After using ChatGPT a lot, I’ve definitely noticed myself skipping the thinking part and just waiting for it to give me something. This article on cognitive debt really hit home. Now I try to write an outline first before bringing in the AI. I do not want to give up all the control.

I wonder what LLMs will do to us in the long term.

  • My guess, based on what's been found about somewhat better cognitive outcomes in aging in people who make an effort to remain fit and stimulated[1], is that we could see slightly worse cognitive outcomes in people that spent their lives steering an LLM to do the "cognitive cardio" rather than putting in the miles themselves.

    On the other hand, maybe abacuses and written language won't be the downfall of humanity, destroying our ability to hold numbers and memorize long passages of narrative, after all. Who's to know? The future is hard to see.

    [1] I mean there's a hell of a lot of research on the topic, but here's a meta-study of 46 reviews https://www.frontiersin.org/journals/human-neuroscience/arti...

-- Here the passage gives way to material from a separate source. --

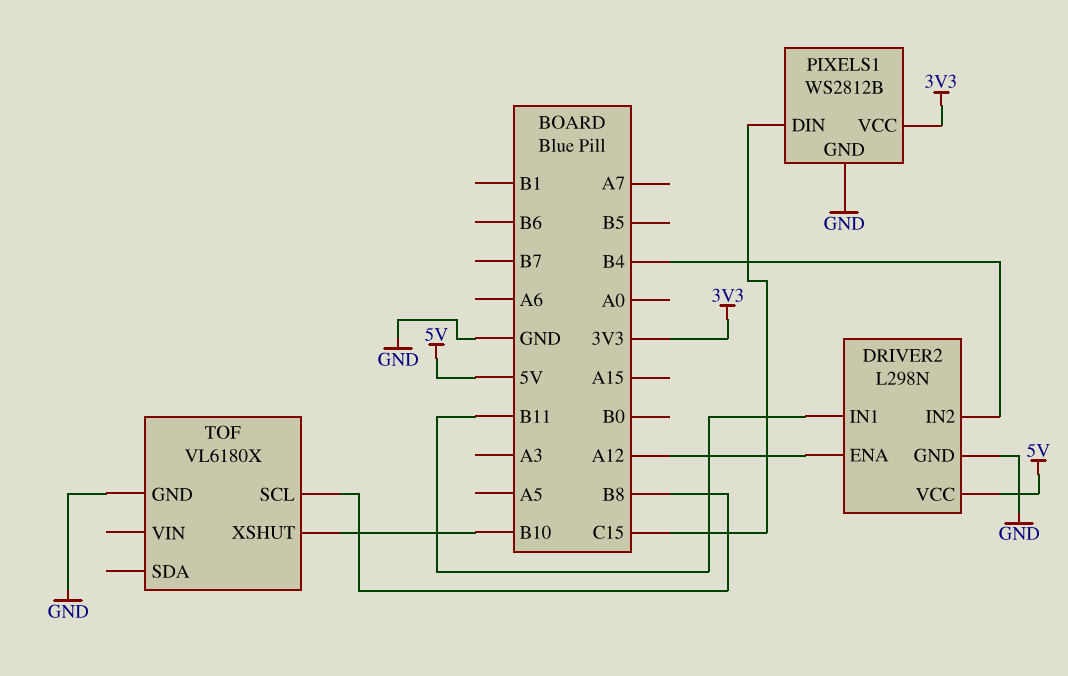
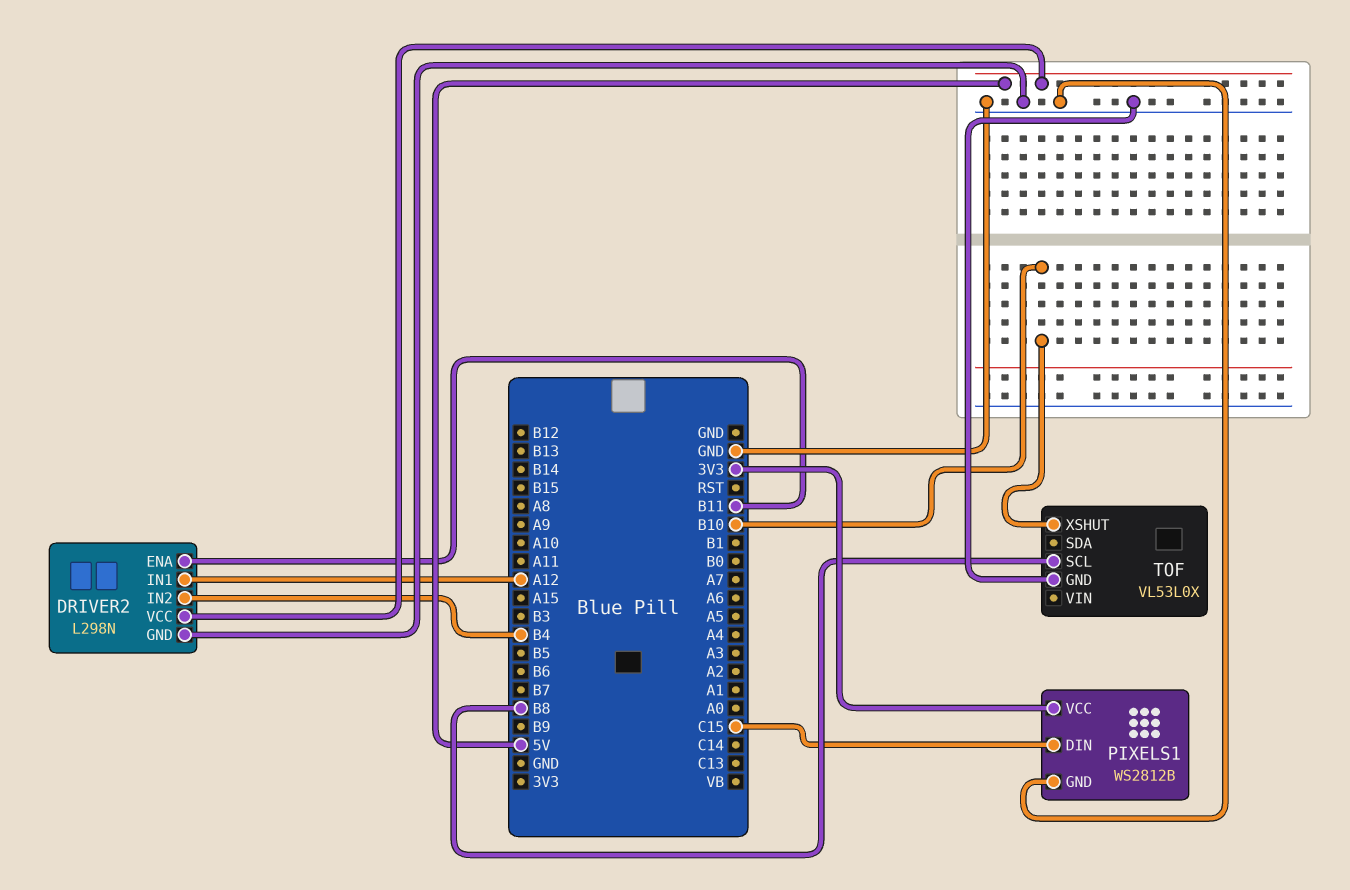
DRIVER2 pin ENA: A12 -> B11
DRIVER2 pin IN1: B11 -> A12
TOF: VL6180X -> VL53L0X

    • > On the other hand, maybe abacuses and written language won't be the downfall of humanity, destroying our ability to hold numbers and memorize long passages of narrative, after all

      The abacus, the calculator and the book don't randomly get stuff wrong in 15% of cases though. We rely on calculators because they eclipse us in _any_ calculation, we rely on books because they store the stories permanently, but if I use chatGPT to write all my easy SQL I will still have to write the hard SQL by hand because it cannot do that properly (and if I rely on chatGPT to much I will not be able to do that either because of attrition in my brain).

      7 replies →

  • Similar to the effects of the internet. Before the internet, people used to have to research subject matter in the library, or (shock) ask someone knowledgeable, and likely trust their view.

    I remember around ~2000 reading a paper that said the effects of the internet made people impatient and unwilling to accept delays in answering their questions, and a poorer retention of knowledge (as they could just re-research it quickly).

    Before daily use of computers, my spelling and maths were likely better, now I have an overdependence on tools.

    With LLM's, i'll likely become over-dependant on managing of sentence syntax and subject completion.

    The cycle continues...

[flagged]

  • Please don't do this here. If a comment seems unfit for HN, please flag it and email us at hn@ycombinator.com so we can have a look.

    We detached this comment from https://news.ycombinator.com/item?id=44287157 and marked it off topic.

    • I did not say it was unfit and I don't see how discussing writing styles and the influence of LLMs on it is off topic on a thread about the effects of LLMs on cognition.

      I don't believe I was impolite or making a personal attack. I had a relevant point and I made it clearly and in a civil manner. I strongly disagree with your assessment.

      1 reply →

  • Really? You claim that praising an analogy would never happen in normal conversation before 2022? Seems fairly normal to potentially start with "that's a good way of putting it, but [...]" since forever...

    • I claim specifically that "I love this analogy" and "I love your analogy" have become noticeably more common in HN since 2022.